Sitios con encanto (I): El Rocío

8 / oct / 2012 - Yolanda Salmerón


Prendía del sueño como una gota de rocío en donde nace la esperanza del amor mío... 

Dicen que quienes carecen de un sentido desarrollan otro de forma especial... En mi caso, mi capacidad para atesorar recuerdos en la mente es prácticamente nula, pero tengo una agradecida memoria fotográfica y esa gracia natural de volverme a erizar la piel trayendo las sensaciones pasadas al presente. 

La piel, el alma y hasta los pasos se me encogen al revivir el Rocío. No han visto cuadro tan hermoso mis ojos ni tiene palabras mi boca para definir tanta belleza. Salvaje, como la naturaleza virgen de las cosas puras que no conocen de la maldad del hombre, pero sí de su inocencia más tierna, de la fe de sus suspiros y el peso de sus anhelos. En medio del camino se dan una tregua por fandangos la amargura del arrepentimiento y la alegría del reencuentro. Y por sevillanas recoge toda su lírica esta estampa que va y viene al Alosno en busca de un espejo en que peinar sus canas. 

Serían las cinco de una tarde de finales de julio y no creo que a la sombra el termómetro marcase menos de 40 grados. Iba con un amigo casi albino, vestido íntegramente de negro al que, intuyo, por su semblante y el bochorno que traía escrito en el sudor, el cuadro le quedaba grande. 

El polvo del camino se mojaba los labios en manzanilla, purificadora brisa para los pies descalzos que, esperanzados, buscan en el contacto de una tierra de fuego, historia y sangre, el zapato de su destino. De derecha a izquierda, de izquierda a derecha, de arriba a abajo y de abajo a arriba, parecíamos estar en el desierto, abierto al cielo, con impresionantes hermandades a un lado y al otro, y la magia encinta de todo lo andaluz, tiendas de souvenir, con trajes de flamenca, carruajes, la marisma encantadora de palabra sellada en su sequía y el sentimiento embriagador de haber estado allí sin haber pisado esa tierra. 

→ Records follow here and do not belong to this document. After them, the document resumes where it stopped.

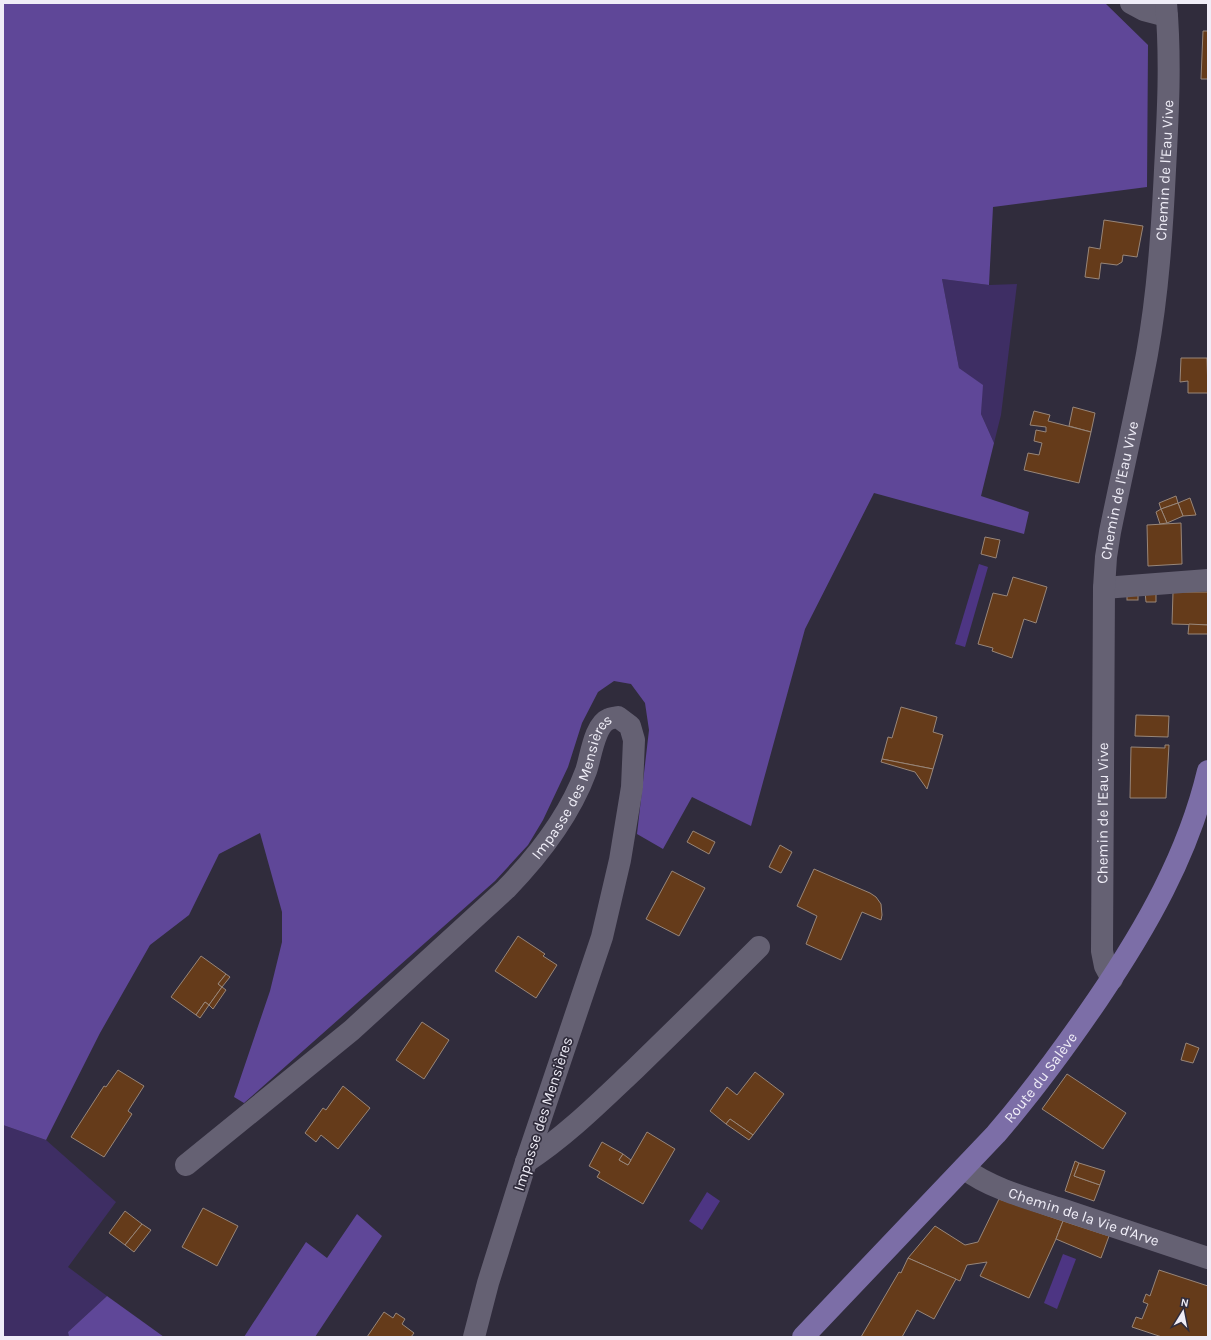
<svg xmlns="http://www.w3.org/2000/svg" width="1211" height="1340" viewBox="0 0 1211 1340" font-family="Karla,sans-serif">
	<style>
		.green { fill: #3e2e64 }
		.forest { fill: #5f4798 }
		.water { fill: #4d3583 }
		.building { fill: #653b1a; stroke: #988679 }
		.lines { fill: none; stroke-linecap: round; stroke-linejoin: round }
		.minor { stroke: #656173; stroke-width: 22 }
		.major { stroke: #7c6ea7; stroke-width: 22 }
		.labels { text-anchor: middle; stroke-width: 3.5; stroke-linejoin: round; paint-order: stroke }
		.street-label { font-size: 15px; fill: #efedf7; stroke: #302c3c }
	</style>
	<rect width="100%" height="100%" fill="#302c3c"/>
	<!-- green -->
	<g class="green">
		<path d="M942 279 989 285 1017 284 1001 415 994 443 981 414 982 385 959 368Z"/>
		<path d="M3 1125 46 1140 116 1202 68 1267 107 1296 68 1332 69 1337H3Z"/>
	</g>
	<!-- forest -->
	<g class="forest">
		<path d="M3 3H1105L1148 45 1147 187 993 207 989 285 942 279 959 368 983 385 981 414 994 443 981 496 1029 512 1024 534 874 493 805 629 751 826 692 797 663 849 637 834 649 730 645 703 631 684 614 681 598 692 582 723 568 767 543 820 528 845 495 881 244 1103 234 1097 270 991 282 942V912L260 833 219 854 189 915 150 945 100 1033 46 1140 3 1125Z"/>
		<path d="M357 1214 382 1236 315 1337H244L306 1242 327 1258Z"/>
		<path d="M107 1296 164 1337H69L68 1332Z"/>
	</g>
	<!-- water -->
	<g class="water">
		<path d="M979 564 988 567 965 647 955 644Z"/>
		<path d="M707 1192 720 1201 702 1230 689 1221Z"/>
		<path d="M1063 1254 1076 1259 1057 1309 1044 1303Z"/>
	</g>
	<!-- building -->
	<g class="building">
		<path d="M1203 31H1208V79H1201Z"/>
		<path d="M1104 220 1143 226 1137 257 1123 255 1122 262 1117 265 1101 263 1099 279 1085 277 1089 247 1100 249Z"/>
		<path d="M1181 358H1207L1208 393H1188V381L1180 382Z"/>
		<path d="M1073 407 1095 413 1091 432 1069 426Z"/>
		<path d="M1034 411 1050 415 1048 421 1091 432 1079 483 1024 470 1028 453 1039 455 1042 443 1034 441 1036 430 1046 432V427L1030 425Z"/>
		<path d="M1176 496 1178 503 1161 509 1159 503Z"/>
		<path d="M1190 498 1196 515 1183 516 1178 503Z"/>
		<path d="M1178 503 1183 516 1167 523 1161 509Z"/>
		<path d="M1161 509 1167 523 1160 524 1156 512Z"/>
		<path d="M1181 523 1182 564 1148 566 1147 525Z"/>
		<path d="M985 537 1000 540 996 558 981 554Z"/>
		<path d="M1013 577 1047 587 1036 623 1024 619 1012 658 992 651 993 648 978 644 993 593 1007 596Z"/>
		<path d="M1145 592H1156V602H1146Z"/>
		<path d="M1173 592H1208V625L1172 624Z"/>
		<rect x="1127" y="593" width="11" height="7"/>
		<path d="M1189 624 1208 625V634H1188Z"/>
		<path d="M901 707 937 717 933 732 943 735 933 769 882 759 888 737 892 738Z"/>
		<path d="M1136 715 1169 716 1168 737 1135 736Z"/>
		<path d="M1165 745H1169L1166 798H1130L1131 747 1165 748Z"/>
		<path d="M882 759 933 769 927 789 915 772 881 762Z"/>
		<path d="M693 831 715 842 709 854 687 842Z"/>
		<path d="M780 845 792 852 781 873 769 867Z"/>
		<path d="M814 869 870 893 876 897 881 904 882 915 881 920 862 912 841 960 806 944 817 916 797 906Z"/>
		<path d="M672 871 705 888 679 936 646 919Z"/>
		<path d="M518 936 545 954 543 956 557 965 536 998 495 971Z"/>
		<path d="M201 956 226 974 218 984 222 987 209 1005 205 1002 196 1015 171 997Z"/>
		<path d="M226 974 230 977 222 987 218 984Z"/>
		<path d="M222 987 226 990 213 1009 209 1005Z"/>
		<path d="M205 1002 209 1005 200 1018 196 1015Z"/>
		<path d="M422 1022 449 1040 424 1079 396 1060Z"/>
		<path d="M1186 1043 1199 1048 1193 1063 1181 1060Z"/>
		<path d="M118 1070 144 1086 128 1111 132 1114 104 1157 71 1137 104 1086 106 1087Z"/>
		<path d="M755 1072 784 1094 753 1135 730 1119 726 1124 710 1111 727 1087 737 1095Z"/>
		<path d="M1067 1074 1126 1113 1103 1149 1042 1109Z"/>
		<path d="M343 1086 370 1108 338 1149 321 1135 316 1142 305 1133 323 1108 326 1110Z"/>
		<path d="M730 1119 753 1135 749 1140 726 1124Z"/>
		<path d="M647 1132 675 1149 643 1204 597 1177 600 1172 589 1166 602 1142 623 1154 619 1160 628 1165Z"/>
		<path d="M623 1154 631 1160 628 1165 619 1160Z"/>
		<path d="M1075 1161 1079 1163 1074 1176 1100 1185 1094 1201 1065 1191Z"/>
		<path d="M1079 1163 1105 1171 1100 1185 1074 1176Z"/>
		<path d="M999 1199 1063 1221 1056 1239 1029 1298 980 1276 987 1262 967 1265 960 1281 908 1258 935 1226 965 1245 978 1242Z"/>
		<path d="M203 1208 238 1226 217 1266 182 1247Z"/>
		<path d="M125 1211 142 1224 125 1245 109 1233Z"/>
		<path d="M1063 1221 1109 1236 1101 1258 1056 1239Z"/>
		<path d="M142 1224 151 1230 134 1252 125 1245Z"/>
		<path d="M908 1258 956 1279 934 1319 917 1310 902 1337H861L899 1272 901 1273Z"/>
		<path d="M1159 1270 1208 1286V1337H1162L1132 1327 1136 1317 1142 1319 1148 1304 1143 1302 1146 1294 1150 1296Z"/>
		<path d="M384 1312 393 1318 396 1313 405 1319 402 1324 414 1333 411 1337H367Z"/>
	</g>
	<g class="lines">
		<!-- minor -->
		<g class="minor">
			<path d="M1131 3 1144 10 1167 16"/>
			<path d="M1104 588 1208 580"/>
			<path id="s1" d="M1112 979 1105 966 1102 951 1104 588 1106 557 1110 532C1122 473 1136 413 1147 354 1158 293 1162 231 1165 170 1168 114 1171 59 1166 3"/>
			<path d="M526 1162C566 1136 600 1102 635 1069 677 1028 718 988 759 947"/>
			<path id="s2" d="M186 1165 352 1030 506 889C539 855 569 817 586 771 591 757 594 725 609 719 611 718 615 718 618 717L630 726 634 740 632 787 620 860 602 937 526 1162 488 1283 474 1337"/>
			<path id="s3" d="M964 1168C988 1188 1033 1200 1064 1210 1112 1226 1160 1242 1208 1258"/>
		</g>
		<!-- major -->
		<path class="major" id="s4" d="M803 1337 996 1134C1033 1091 1066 1046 1098 999 1146 928 1188 855 1208 771"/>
	</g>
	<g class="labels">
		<!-- street labels -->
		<g class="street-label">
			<text dy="5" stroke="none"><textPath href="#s1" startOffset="816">Chemin de l'Eau Vive</textPath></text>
			<text dy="5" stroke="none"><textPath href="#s1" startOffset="492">Chemin de l'Eau Vive</textPath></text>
			<text dy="5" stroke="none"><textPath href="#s2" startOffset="546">Impasse des Mensières</textPath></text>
			<text dy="5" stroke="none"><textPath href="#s1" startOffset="168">Chemin de l'Eau Vive</textPath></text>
			<text dy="5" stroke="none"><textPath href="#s4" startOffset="352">Route du Salève</textPath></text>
			<text transform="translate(543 1114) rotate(-72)" y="5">Impasse des Mensières</text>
			<text dy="5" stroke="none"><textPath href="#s3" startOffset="130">Chemin de la Vie d'Arve</textPath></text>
		</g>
	</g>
	<!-- border -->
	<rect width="1211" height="1340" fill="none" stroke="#efedf7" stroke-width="8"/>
	<!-- north arrow -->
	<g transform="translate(1183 1312) rotate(10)" stroke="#302c3c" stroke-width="3" paint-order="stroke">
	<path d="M0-3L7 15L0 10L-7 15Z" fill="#efedf7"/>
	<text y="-6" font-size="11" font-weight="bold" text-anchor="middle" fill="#efedf7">N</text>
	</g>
</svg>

Delante nuestra iba un señor de unos 40 y tantos, único valiente capaz de lidiar al morlaco de aquella plaza. En otras circunstancias, quizá, le habría llamado tío por el tambaleo de su paso. Pero, a pesar de ese caminar incierto, y de su borrachera en todo lo alto, aquel hombre era un señor de los que pocos quedan, de los que se visten por los pies. Y a saber de dónde venía en su penitencia, ¡pero no era un miserable! El señor de 40 y pico iba cantando por Bambino 'no me des guerra, guerra, guerra, mira que soy capaz, capaz, capaz, de hundir mi cuerpo bajo tierra' en su camino a la Ermita y, frente a la Blanca Paloma, rosario en mano, rezó en latín todo lo que sabía. Era un señor. Traía su fe prendida de la Virgen del Rocío y arrodillado frente a ella con su impecable latín de pecho, nos hacía sentir a los demás miserables por no presentarnos ante ella con el alma tan limpia. Transmitía en lengua muerta esperanza de vida y alegría de vivir. Todos se volvían a mirarle y creían un poco más en el milagro rociero. 

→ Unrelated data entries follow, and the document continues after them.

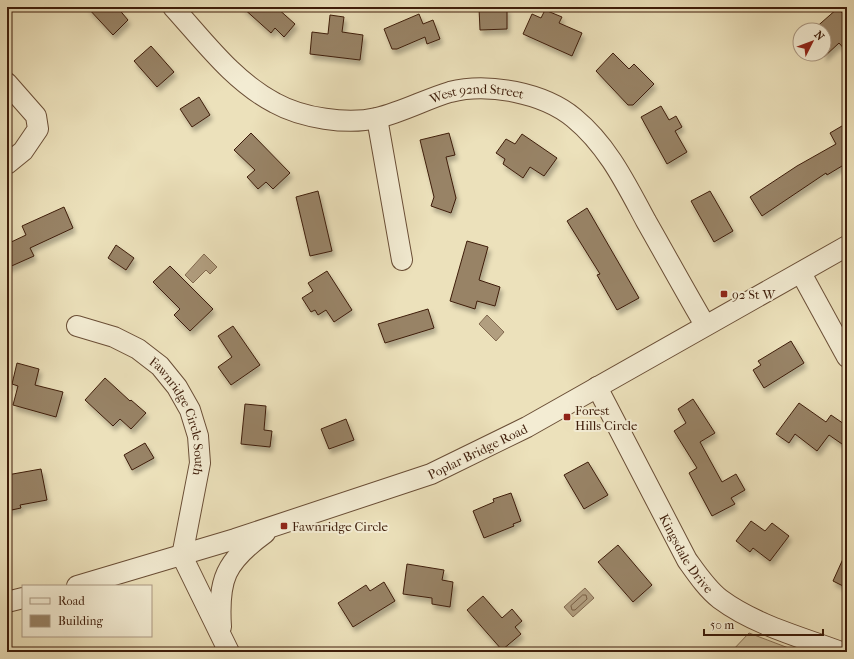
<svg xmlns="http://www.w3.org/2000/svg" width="854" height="659" font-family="'IM FELL French Canon',serif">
  <defs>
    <filter id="shadow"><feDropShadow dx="2.5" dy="4.5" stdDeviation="2" flood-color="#0004"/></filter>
  </defs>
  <rect width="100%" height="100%" fill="#ece1bb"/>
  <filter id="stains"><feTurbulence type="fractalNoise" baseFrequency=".005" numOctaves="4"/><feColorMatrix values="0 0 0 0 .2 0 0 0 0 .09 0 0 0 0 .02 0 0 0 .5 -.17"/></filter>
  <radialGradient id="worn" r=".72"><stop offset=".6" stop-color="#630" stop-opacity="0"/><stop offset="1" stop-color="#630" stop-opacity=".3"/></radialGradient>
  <path fill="#cec09d" stroke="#866e54" d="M749,633L799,652H731Z"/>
  <g fill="#b19e7f" stroke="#836a50">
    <path d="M204,254L217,267L210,274L206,270L193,283L185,275Z"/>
    <path d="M487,315L504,332L496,341L479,324Z"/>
    <path d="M585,588L594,598L573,617L564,607Z"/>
  </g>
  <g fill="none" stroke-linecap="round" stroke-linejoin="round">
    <path stroke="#785e44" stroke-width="1" d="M583,595H586L587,599L575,610H572L571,606Z"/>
  </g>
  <g fill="#988366" stroke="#3e1d0a" filter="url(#shadow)">
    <path d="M87,7H117L128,20L113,35Z"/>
    <path d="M242,7H276L295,24L284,37L275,28L271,33Z"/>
    <path d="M479,8H507V29L480,30Z"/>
    <path d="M838,8L847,19V52L839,43L824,57V30H813Z"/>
    <path d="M545,10L562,17L559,23L582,33L572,56L523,34L532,14L541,18Z"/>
    <path d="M419,14L423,24L433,20L440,39L427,44L425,37L397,49H392L384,29Z"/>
    <path d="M330,15L344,17L342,32L363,35L360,60L310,54L312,32L328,34Z"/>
    <path d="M151,46L174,72L157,87L134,61Z"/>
    <path d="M613,53L629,69L634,64L654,84L633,105H628L596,71Z"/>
    <path d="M199,97L210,115L192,127L180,109Z"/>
    <path d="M661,106L669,120L676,116L682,127L675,131L687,152L667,164L641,117Z"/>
    <path d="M847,123V163L827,175L826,173L762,216L750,197L797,166L836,144L830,133Z"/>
    <path d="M251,133L290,173L273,189L266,182L258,189L247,177L255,170L234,150Z"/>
    <path d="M449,133L455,155L446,157L456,198L451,213L431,206L434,197L420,140Z"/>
    <path d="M522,134L557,158L544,176L530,167L523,178L503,164L505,159L496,153L506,139L515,144Z"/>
    <path d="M318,191L332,251L310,256L296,197Z"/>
    <path d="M710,191L733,231L714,242L691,201Z"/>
    <path d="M64,207L73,228L30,248L34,256L7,268V244L26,235L22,226Z"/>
    <path d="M587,208L639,298L617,310L597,275L600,274L567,221Z"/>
    <path d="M467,241L488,247L479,280L500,287L495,306L477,301L475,309L450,301Z"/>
    <path d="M116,245L134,258L126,270L108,258Z"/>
    <path d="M170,266L213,309L190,331L174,315L180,309L153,282Z"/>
    <path d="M327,271L352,310L334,322L326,310L318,315L315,310L311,312L302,298L313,291L308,283Z"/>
    <path d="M428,309L434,328L385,343L378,324Z"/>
    <path d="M233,326L260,365L231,385L218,367L232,357L218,336Z"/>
    <path d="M791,341L804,363L764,388L753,370L761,365L758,361Z"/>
    <path d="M17,363L39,369L35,385L63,392L56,417L13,405L18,386L12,384Z"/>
    <path d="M105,378L130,401L131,400L146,413L131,429L120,419L113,426L85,400Z"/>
    <path d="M693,399L715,433L700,442L722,482L736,474L745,490L731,498L735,504L712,516L689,473L697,468L674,431L686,423L678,409Z"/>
    <path d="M799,403L826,422L831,415L847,426V437L842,444L829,435L817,451L795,434L789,443L776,434Z"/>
    <path d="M245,404L266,406L264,430L272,431L270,447L241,444Z"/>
    <path d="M346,419L354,440L329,449L321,429Z"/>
    <path d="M145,443L154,458L132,470L124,455Z"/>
    <path d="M588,462L608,495L584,509L564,475Z"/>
    <path d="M41,469L47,500L20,505L21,508L7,511V475Z"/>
    <path d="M511,493L521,521L513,524L514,526L484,538L473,511L494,502L493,499Z"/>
    <path d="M751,521L765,531L772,523L789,536L770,561L753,548L750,552L736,541Z"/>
    <path d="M618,545L652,585L633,602L598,562Z"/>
    <path d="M847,550V588L833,581Z"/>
    <path d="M407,564L444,570L442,580L453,582L450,607L432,604V598L403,594Z"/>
    <path d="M384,582L395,601L353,627L338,603L366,585L370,591Z"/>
    <path d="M483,596L502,618L512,609L522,621L515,627L521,634L502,650L467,610Z"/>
  </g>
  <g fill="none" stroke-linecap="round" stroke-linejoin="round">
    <g stroke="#6a4e36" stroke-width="22">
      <g id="minor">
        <path id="s1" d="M173,7C204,41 233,81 275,103C302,118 347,125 377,118C403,112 426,99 450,92C488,82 544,93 574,118C608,146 626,184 646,221C666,256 685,291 705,325"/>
        <path d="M7,83L36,116L38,129L23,151L7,164"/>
        <path d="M377,118L402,260"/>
        <path d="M801,273L847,357"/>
        <path id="s2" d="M77,326L114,337L138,349L160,366L177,387L190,410L198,436L200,463L182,556L229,652"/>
        <path id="s3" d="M597,387L687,560C697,574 707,589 720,599C755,625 801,637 841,652"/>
        <path id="s4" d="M77,586L235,539L431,474L527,427L847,246"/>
        <path d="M7,602L23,598"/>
        <path d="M221,627C218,579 225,562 265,533"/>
      </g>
    </g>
    <use href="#minor" stroke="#f3ecd3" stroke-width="20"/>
  </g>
  <g fill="#8f2418" stroke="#f3ecd3" stroke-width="1.5">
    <rect x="720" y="290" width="8" height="8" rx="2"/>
    <rect x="563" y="413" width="8" height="8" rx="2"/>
    <rect x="280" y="522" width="8" height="8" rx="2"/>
  </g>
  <g text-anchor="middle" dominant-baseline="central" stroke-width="4" stroke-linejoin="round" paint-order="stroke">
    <g font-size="13" fill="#3e1d0a" stroke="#f3ecd3">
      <text stroke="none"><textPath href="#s1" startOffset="350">West 92nd Street</textPath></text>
      <text stroke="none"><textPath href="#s2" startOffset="148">Fawnridge Circle South</textPath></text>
      <text stroke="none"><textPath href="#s4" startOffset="423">Poplar Bridge Road</textPath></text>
      <text stroke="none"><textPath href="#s3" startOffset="189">Kingsdale Drive</textPath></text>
    </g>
    <g font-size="13" fill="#3e1d0a" stroke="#f3ecd3" text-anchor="start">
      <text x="732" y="294">92 St W</text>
      <text x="575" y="410">Forest<tspan x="575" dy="15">Hills Circle</tspan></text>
      <text x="292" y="526">Fawnridge Circle</text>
    </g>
  </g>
  <rect width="854" height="659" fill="none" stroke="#ece1bb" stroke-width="24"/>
  <rect x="8" y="8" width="838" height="643" fill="none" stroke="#3e1d0a" stroke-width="2"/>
  <rect x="12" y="12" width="830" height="635" fill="none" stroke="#3e1d0a"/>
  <rect x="22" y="585" width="130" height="52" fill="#f3ecd3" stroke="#ab9983"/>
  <rect x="30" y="598" width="20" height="6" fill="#f3ecd3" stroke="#ab9983"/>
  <text x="58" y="605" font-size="12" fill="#3e1d0a">Road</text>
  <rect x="30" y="615" width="20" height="12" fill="#988366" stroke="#ab9983"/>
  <text x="58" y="625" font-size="12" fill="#3e1d0a">Building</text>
  <g transform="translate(812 42) rotate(48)"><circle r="19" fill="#f3ecd3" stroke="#ab9983"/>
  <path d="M0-3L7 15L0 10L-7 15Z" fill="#8f2418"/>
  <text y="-6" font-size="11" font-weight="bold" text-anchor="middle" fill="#3e1d0a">N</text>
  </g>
  <path d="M704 629v6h119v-6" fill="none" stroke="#3e1d0a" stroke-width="2"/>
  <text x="710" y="629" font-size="12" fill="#3e1d0a" stroke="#f3ecd3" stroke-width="3" paint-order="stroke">50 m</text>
  <rect width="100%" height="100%" filter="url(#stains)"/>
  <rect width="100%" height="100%" fill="url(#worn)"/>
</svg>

A ella hay que verla en persona y de frente. Cada par de ojos la mirará con un semblante distinto, pero su inmaculada belleza y el blanco encalado que desprende no pueden si no inspirar amor y ternura. Tanto si se cree como si no, es inevitable sentirla madre auxiliadora y motivo de esperanza al abrigo de su manto. Y se llenan los suspiros de tanta vida que dan ganas de deshacer el camino una y mil veces por recoger la fe de su abrazo. 

Ya de vuelta, con una manzanilla en el cuerpo, mi amigo, de cuya presencia me había olvidado hacía tiempo, se metió la estampa en el bolsillo y marcó un 'me gusta' Rocío. Me lo gritó al oído su paso tambaleante.